Truck Driver Offers Compensation in Kurrle Accident Case
By David Miller
The truck driver who caused a fatal accident on April 18, 2012, which took the lives of missionary Julie Beam Kurrle and her six-year-old son Timmy has offered compensation to Rev. Norberto Kurrle, husband and father of the victims.
The offer comes after a forensic investigation into the accident, concluded on October 17 in Encarnación, Paraguay, by police and public prosecutors. A meticulous reconstruction of events placed blame for the accident on Mariano Ramón González Dominguez. The Kurrle family’s car crashed into González Dominguez’s cargo truck in the predawn darkness that morning.
The District Attorney’s office of Coronel Bogado has charged González Dominguez with leaving his vehicle parked illegally in the traffic lane of Route 1, a major Paraguayan highway, without lights or reflectors to warn passing motorists.
Furthermore, the investigation revealed González Dominguez had left the truck in that position for some time before the accident occurred while he attempted to clean a dirty fuel filter that had caused the engine to stall. Two witnesses came forward to confirm this to investigators, stating they had narrowly avoided collision with the heavily loaded truck minutes before the fatal accident.
The evidence contradicts statements that González Dominguez gave to police at the scene of the accident. The driver alleged his vehicle was moving along Route 1 when the Toyota station wagon driven by Rev. Kurrle tried to pass. According to the driver, another vehicle pulled into the roadway, and when Kurrle swerved to avoid it, he crashed into the slower moving truck.
Within hours, a major Paraguayan news outlet published this version on its website, www.ultimahora.com, causing considerable anguish within the international community of the Church of God, obviously due to the tragic loss of Julie and Timmy Kurrle, but also because of the insinuation that Norberto Kurrle was responsible for causing the accident.
“I did not realize there was a truck there until the instant of impact,” Kurrle said. “Another truck was coming toward us and his headlights temporarily blinded me. I recall lowering my own headlights and the next second we crashed against an immovable object.”
When questioned by police on April 18 regarding the speed he was traveling, Kurrle, still reeling from shock and grief, responded, “I don’t remember, maybe 100 Km. per hour [60 mph],” the legal speed limit on Route 1.
Officers then informed him that the speed limit on Route 1 drops to 80 Km. (50 mph.) at night. The District Attorney indictment acknowledges that this could have been a secondary factor in the accident, however “we arrive at the unmistakable conviction, that the conduct of Mr. Mariano Ramón González Dominguez was PREPONDERANT (sic)…in producing the consequence.”

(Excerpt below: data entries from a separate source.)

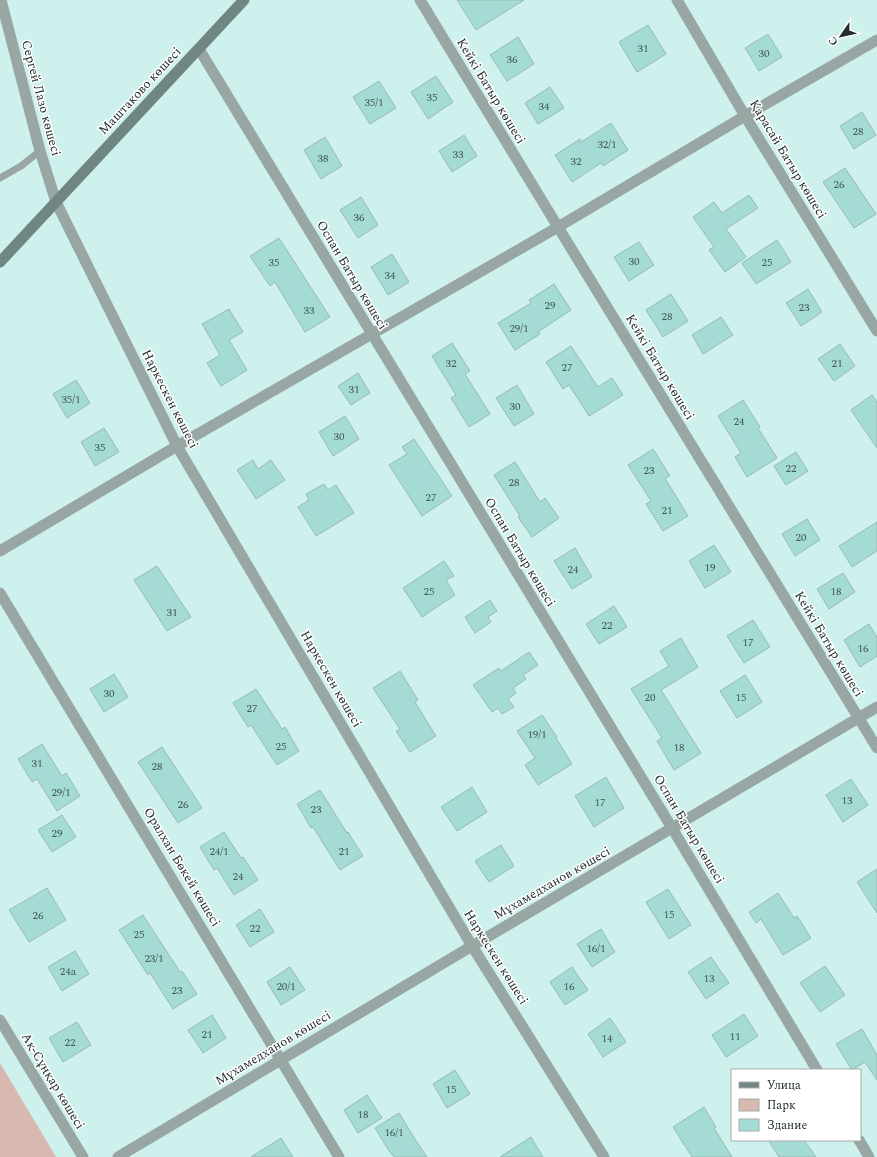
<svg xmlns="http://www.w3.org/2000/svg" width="877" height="1157" font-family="Spectral,serif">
	<rect width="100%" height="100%" fill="#cff1ed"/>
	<polygon fill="#d7b9af" points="0,1063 56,1157 0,1157"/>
	<g fill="#a4dbd4" stroke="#99bab6">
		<polygon points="457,0 524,0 476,30"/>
		<polygon points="648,25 666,54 637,72 619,42"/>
		<polygon points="768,34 782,57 759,71 745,48"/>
		<polygon points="518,37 534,64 507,81 490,55"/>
		<polygon points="436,76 453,102 428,119 411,92"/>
		<polygon points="379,81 396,108 370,124 353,97"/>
		<polygon points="550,87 564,108 538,124 525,103"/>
		<polygon points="862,112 876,135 854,149 840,126"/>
		<polygon points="611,123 628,150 603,166 601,163 572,182 555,155 580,139 581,142"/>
		<polygon points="464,135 477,156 452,172 439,151"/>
		<polygon points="325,137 342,166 321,179 304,150"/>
		<polygon points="845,168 876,214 854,228 823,182"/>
		<polygon points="749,195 758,208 726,229 746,257 725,272 709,250 714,247 693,217 714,202 722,213"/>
		<polygon points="361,197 378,225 358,238 340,210"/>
		<polygon points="279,238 330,317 305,332 275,282 270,286 250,256"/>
		<polygon points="777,240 791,262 756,284 742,263"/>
		<polygon points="639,242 654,265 629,281 614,257"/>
		<polygon points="392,254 409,282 388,295 371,267"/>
		<polygon points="554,284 571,310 538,332 540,334 515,350 498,323 531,303 529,300"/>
		<polygon points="808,289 822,312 801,326 786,303"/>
		<polygon points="671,294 688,321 663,337 646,310"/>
		<polygon points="229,309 243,332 229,340 247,370 221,386 207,363 220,355 202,324"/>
		<polygon points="721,317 733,335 703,354 692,335"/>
		<polygon points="452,343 470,371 465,374 490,414 469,427 451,398 456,395 432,356"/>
		<polygon points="840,344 855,366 834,381 818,359"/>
		<polygon points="571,346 598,387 612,378 623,395 589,416 569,385 563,389 546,362"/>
		<polygon points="358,373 370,393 351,405 338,386"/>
		<polygon points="76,380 90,403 67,418 53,394"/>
		<polygon points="517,385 534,414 514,426 496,398"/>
		<polygon points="872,395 877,402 877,448 851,410"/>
		<polygon points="743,400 760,427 758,428 777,458 747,477 735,457 741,453 718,416"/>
		<polygon points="345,416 359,439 333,456 319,432"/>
		<polygon points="104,428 119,452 95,466 81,442"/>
		<polygon points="414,439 452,496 422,516 389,465 407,454 402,447"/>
		<polygon points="653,449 670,476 665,478 688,516 663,531 646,504 651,501 628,465"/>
		<polygon points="796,452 808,471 786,485 774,466"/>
		<polygon points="253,460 258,469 271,460 285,480 256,499 237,470"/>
		<polygon points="515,462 540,502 545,498 559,518 532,537 518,517 520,516 494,475"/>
		<polygon points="324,484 328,490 336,485 354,513 316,536 298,507 309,500 306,494"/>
		<polygon points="807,519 820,540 795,556 782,534"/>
		<polygon points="877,522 877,551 852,567 839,546"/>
		<polygon points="714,545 731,572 705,588 689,561"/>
		<polygon points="575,548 592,577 572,589 554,561"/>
		<polygon points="444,561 454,576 446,580 455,595 422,617 403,588"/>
		<polygon points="157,566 191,617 167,631 134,580"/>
		<polygon points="843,573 855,592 829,609 817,589"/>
		<polygon points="490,600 497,611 488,617 491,622 475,633 465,617"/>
		<polygon points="614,606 627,627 599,644 586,624"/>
		<polygon points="753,620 770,647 744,663 727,636"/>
		<polygon points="869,624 877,637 877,656 860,667 844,640"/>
		<polygon points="681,638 698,667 661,690 701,753 674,770 657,741 662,738 631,689 669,666 660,651"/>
		<polygon points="529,652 538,665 523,675 526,679 513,688 516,693 508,699 514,707 502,714 498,708 492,712 473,685 499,668 501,671"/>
		<polygon points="400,671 418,700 415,702 436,736 410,752 396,731 400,729 373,688"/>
		<polygon points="114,674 128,697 104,712 90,689"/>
		<polygon points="745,675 762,702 737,718 720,691"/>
		<polygon points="256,689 282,729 285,727 299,751 277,765 251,725 248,727 233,703"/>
		<polygon points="542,715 557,737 556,738 572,764 538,785 525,765 535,758 517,731"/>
		<polygon points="42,744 62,776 66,773 80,796 57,811 37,779 32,782 18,759"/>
		<polygon points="162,747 202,808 178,823 138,762"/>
		<polygon points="606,777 624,808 594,827 575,796"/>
		<polygon points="851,779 868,805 843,822 826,795"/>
		<polygon points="472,787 487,812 457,831 441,807"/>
		<polygon points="320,790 347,833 348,832 363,856 340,870 313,827 311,828 297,804"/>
		<polygon points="62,815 76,837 52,852 38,830"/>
		<polygon points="224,832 241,858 243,857 258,880 234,895 217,868 214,870 200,847"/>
		<polygon points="501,845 514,866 489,882 475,861"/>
		<polygon points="877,869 877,913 857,882"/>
		<polygon points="47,888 66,920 29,942 9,910"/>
		<polygon points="668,889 691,925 669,939 646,902"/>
		<polygon points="778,893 794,918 797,916 811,938 783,955 761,919 756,923 749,912"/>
		<polygon points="260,909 274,932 250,947 236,925"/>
		<polygon points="143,915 180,972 182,971 197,994 173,1009 150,973 148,975 119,930"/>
		<polygon points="601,929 615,952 592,967 577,944"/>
		<polygon points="75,951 89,974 62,991 48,967"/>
		<polygon points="711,957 729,983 706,999 688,972"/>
		<polygon points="825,966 845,995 820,1012 800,983"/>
		<polygon points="290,967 305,990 281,1005 267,982"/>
		<polygon points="572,967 588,990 565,1005 550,982"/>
		<polygon points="744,1014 758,1036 726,1057 712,1035"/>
		<polygon points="212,1015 226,1038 203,1053 188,1030"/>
		<polygon points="610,1018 626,1042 603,1057 588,1034"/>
		<polygon points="77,1022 91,1045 63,1062 49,1038"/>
		<polygon points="862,1029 877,1055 877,1080 865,1062 852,1070 836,1044"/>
		<polygon points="455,1070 470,1094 447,1108 433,1084"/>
		<polygon points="367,1095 382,1118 358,1133 344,1110"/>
		<polygon points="704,1107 716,1127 714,1128 732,1157 692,1157 673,1127"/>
		<polygon points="399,1113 415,1139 427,1157 394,1157 389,1151 375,1128"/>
		<polygon points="531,1137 543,1157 500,1157"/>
		<polygon points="281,1138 293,1157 251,1157"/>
		<polygon points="768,1140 804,1140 816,1157 779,1157"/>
	</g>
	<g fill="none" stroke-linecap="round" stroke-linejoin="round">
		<polyline stroke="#98a6a4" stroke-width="7" points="0,178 21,166 40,151"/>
		<g stroke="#98a6a4" stroke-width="11">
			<polyline points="420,0 558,227 877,748"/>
			<polyline points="677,0 745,116 877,331"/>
			<polyline points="199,49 672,828 817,1070"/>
			<polyline points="56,202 177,446 472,946 604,1157"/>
			<polyline points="0,551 177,446 558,227 745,116 877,40"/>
			<polyline points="0,593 339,1157"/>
			<polyline points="0,1020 83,1157"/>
			<polyline points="859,1140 869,1157"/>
			<polyline points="118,1157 472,946 877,707"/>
		</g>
		<polyline stroke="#98a6a4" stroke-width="11" points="1,0 40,151 56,202"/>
		<polyline stroke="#708683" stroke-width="11" points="0,262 244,0"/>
	</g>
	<g text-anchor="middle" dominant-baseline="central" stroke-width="3" stroke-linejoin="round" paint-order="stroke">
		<g font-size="11" fill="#425957">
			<text x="643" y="48">31</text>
			<text x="764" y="53">30</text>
			<text x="512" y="59">36</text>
			<text x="432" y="97">35</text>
			<text x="374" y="102">35/1</text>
			<text x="544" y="106">34</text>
			<text x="858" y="131">28</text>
			<text x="607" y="144">32/1</text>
			<text x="458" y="154">33</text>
			<text x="323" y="158">38</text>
			<text x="576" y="161">32</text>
			<text x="839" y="184">26</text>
			<text x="359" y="217">36</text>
			<text x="634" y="261">30</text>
			<text x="274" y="262">35</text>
			<text x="767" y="262">25</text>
			<text x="390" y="275">34</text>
			<text x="550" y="305">29</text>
			<text x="804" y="307">23</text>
			<text x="309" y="310">33</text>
			<text x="667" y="316">28</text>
			<text x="519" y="328">29/1</text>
			<text x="451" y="363">32</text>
			<text x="837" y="363">21</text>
			<text x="567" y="367">27</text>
			<text x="354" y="389">31</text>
			<text x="71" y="399">35/1</text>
			<text x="515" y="406">30</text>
			<text x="739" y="421">24</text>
			<text x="339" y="436">30</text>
			<text x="100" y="447">35</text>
			<text x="791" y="468">22</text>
			<text x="649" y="470">23</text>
			<text x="514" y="482">28</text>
			<text x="431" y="497">27</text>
			<text x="667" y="510">21</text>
			<text x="801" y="537">20</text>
			<text x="710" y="567">19</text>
			<text x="573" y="569">24</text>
			<text x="429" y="591">25</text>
			<text x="836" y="591">18</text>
			<text x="172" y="612">31</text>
			<text x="607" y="625">22</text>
			<text x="748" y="642">17</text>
			<text x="863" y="648">16</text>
			<text x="109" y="693">30</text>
			<text x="650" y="697">20</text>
			<text x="741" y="697">15</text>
			<text x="252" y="708">27</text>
			<text x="537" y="734">19/1</text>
			<text x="281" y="746">25</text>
			<text x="679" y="747">18</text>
			<text x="37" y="763">31</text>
			<text x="157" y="766">28</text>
			<text x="61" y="792">29/1</text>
			<text x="847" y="800">13</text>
			<text x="600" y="802">17</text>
			<text x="183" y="804">26</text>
			<text x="316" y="809">23</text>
			<text x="57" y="833">29</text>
			<text x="219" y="851">24/1</text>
			<text x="344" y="851">21</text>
			<text x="238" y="876">24</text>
			<text x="669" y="914">15</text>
			<text x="38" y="915">26</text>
			<text x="255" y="928">22</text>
			<text x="139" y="934">25</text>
			<text x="596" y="948">16/1</text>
			<text x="154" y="958">23/1</text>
			<text x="68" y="971">24а</text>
			<text x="709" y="978">13</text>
			<text x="286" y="986">20/1</text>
			<text x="569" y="986">16</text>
			<text x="177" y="990">23</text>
			<text x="207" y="1034">21</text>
			<text x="735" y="1036">11</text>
			<text x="607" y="1038">14</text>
			<text x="70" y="1042">22</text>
			<text x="451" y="1089">15</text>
			<text x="363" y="1114">18</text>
			<text x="394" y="1132">16/1</text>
		</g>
		<g font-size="13" fill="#212e2d" stroke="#fff">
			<text transform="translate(140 91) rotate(-47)">Маштаково көшесі</text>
			<text transform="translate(491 91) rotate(59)">Кейкі Батыр көшесі</text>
			<text transform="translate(41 98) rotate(75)">Сергей Лазо көшесі</text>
			<text transform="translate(788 159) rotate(59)">Қарасай Батыр көшесі</text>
			<text transform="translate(352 275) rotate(59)">Оспан Батыр көшесі</text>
			<text transform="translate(660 367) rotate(59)">Кейкі Батыр көшесі</text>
			<text transform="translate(170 399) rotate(63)">Наркескен көшесі</text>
			<text transform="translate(520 552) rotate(59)">Оспан Батыр көшесі</text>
			<text transform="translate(829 644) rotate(59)">Кейкі Батыр көшесі</text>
			<text transform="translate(331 679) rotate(60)">Наркескен көшесі</text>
			<text transform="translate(689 829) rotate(59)">Оспан Батыр көшесі</text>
			<text transform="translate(182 867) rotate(59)">Оралхан Бөкей көшесі</text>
			<text transform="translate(552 883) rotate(-30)">Мұхамедханов көшесі</text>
			<text transform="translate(496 957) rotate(58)">Наркескен көшесі</text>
			<text transform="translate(273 1048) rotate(-31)">Мұхамедханов көшесі</text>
			<text transform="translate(53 1081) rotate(59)">Ақ-Сұңқар көшесі</text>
		</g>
	</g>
	<rect x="731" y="1069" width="130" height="72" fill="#ffffff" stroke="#a6abab"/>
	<rect x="739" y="1082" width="20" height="6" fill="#708683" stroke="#a6abab"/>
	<text x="767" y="1089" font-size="12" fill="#212e2d">Улица</text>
	<rect x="739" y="1099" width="20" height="12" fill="#d7b9af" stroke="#a6abab"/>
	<text x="767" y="1109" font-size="12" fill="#212e2d">Парк</text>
	<rect x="739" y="1119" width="20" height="12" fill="#a4dbd4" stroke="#a6abab"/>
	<text x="767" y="1129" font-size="12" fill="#212e2d">Здание</text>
	<g transform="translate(841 36) rotate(236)" stroke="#ffffff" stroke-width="3" paint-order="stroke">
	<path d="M0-3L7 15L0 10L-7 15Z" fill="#212e2d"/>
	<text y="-6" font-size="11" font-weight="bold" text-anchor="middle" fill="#212e2d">С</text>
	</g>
</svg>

The legal document goes on to state, “If Mariano Ramón González Dominguez had respected the requirements pertaining to the proper illumination of his vehicle or placed the mandatory warning reflectors used in cases of breakdown or emergency when these circumstances occur in a traffic lane, this outcome would not have been produced.”
For his part, Norberto Kurrle is not seeking punitive damages against the professional truck driver, affirming that vengeance is not on the agenda of a child of God.
“I’m only interested in an apology from him or the trucking company which owns the truck,” he said.
“Of course, nothing can restore Julie and Timmy to us. But I think it is just that they compensate me for the loss of our automobile and for the legal costs that I have incurred.”
“I am grateful to the entire family of God for interceding in favor of a speedy resolution to the judicial process,” he added.